6. The same idea is conveyed by the judgment of Fry, L.J. After stating that a deposit corresponds to 'the earnest or arrha of our earlier writers' the learned Lord Justice goes on to say:
The expression used in the present contract that the money is paid 'as a deposit and in part payment of the purchase money,' relates to the two alternatives, and declares that in the event of the purchaser making default the money is to be forfeited, and that in the event of the purchase being completed the sum is to be taken in part payment.

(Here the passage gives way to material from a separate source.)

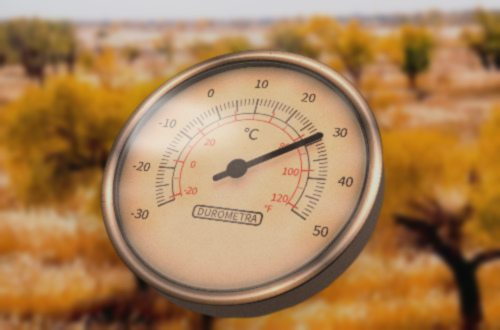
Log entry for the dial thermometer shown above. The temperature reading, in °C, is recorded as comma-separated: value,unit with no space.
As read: 30,°C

7. This definition of the word 'deposit' receives further support from the judgment of Lord Dunedin in Sprague v. Booth (1909) A.C. 576. After referring with approval to Howe v. Smith (1884) 27 Ch. D 89. the learned Lord observes:
If payment is made of the purchase money, it is to be credited to such payment; if default is made in the payment of the money, then the deposit is forfeited.
8. We have now clearly shown that a sum paid under a contract cannot be called a deposit unless it fulfils these two requirements. This being then the nature and incidents of a deposit, can it be said that the money paid under the contract in question answers that description? In our opinion, the answer must be in the negative. In the first place there is a broad distinction between an executory contract of sale and an executed contract of lease. In the former case, a deposit amount is paid in order to create 'by the fear of its forfeiture a motive in the payer to perform the rest of the contract.' In the case of a lease partially performed, the matter stands on a different footing. This very contract illustrates what we mean. The parties did not contemplate either by express terms or by implication that the money was to be forfeited. The lease deed contains express stipulations on the point. It says that the interest on the deposit was to be adjusted against the moiety of the rent due on each 30th of June and the principal itself was to be deducted from the rent for the last year of the lease. There was not the remotest idea that the amount was ever to be forfeited. The sum was therefore paid in part payment of the rent, but not in addition as security or guarantee for the performance of the contract. The second requisite is therefore wanting and we are not prepared 10 hold that the sum in question can be treated as a deposit in law.
9. The cases quoted by Mr. Sesha Aiyangar do not apply; for, in each of them the lease contains an express forfeiture clause: Orr v. Chinna Yegappa Chetty (1915) 17 M.L.J. 229. Venkatachari v. Ramalinga Tevan (1917) 7 L.W. 404. and The President, Vellore Taluk Board v. Gopalasami Naidu I.L.R.(1914) M. 801 (F.B.).
10. Mr. Sesha Aiyangar contends that even in the absence of a forfeiture clause the deposit amount becomes liable to be forfeited. He relies upon Howe v. Smith (1884) 27 Ch. d. 89 the case already cited, Hall v. Burnett (1884) 27 Ch. d. 89 and Ex parte Barrett. In re Parnell 8. The law on the point may be thus shortly stated. In each case, we have to look to the document to see what was the bargain that was made. The parties may agree just as they please as to what is to be done with the money deposited. In the absence of an express clause, the term most naturally to be implied, having regard to the nature and incidents of a deposit, is that on repudiation of the contract by the payer, the amount shall be forfeited to the payee. (See Howe v. Smith (1884) 27 Ch. d. 89 the judgment of Fry, L.J., at page 101.)
11. In the present case we have held that the amount paid under the contract is not a deposit and the principle above stated does not therefore apply.
12. There was some discussion whether on the facts the lessee's conduct amounts merely to a breach or constitutes a repudiation of the contract. In the view we have taken, it is unnecessary to deal with this question.
13. To avoid any misunderstanding, it remains to observe that the respondent's learned Advocate confines his claim to the amount, the subject-matter of the appeal in the Lower Appellate Court.
14. The appeal fails and is dismissed with costs.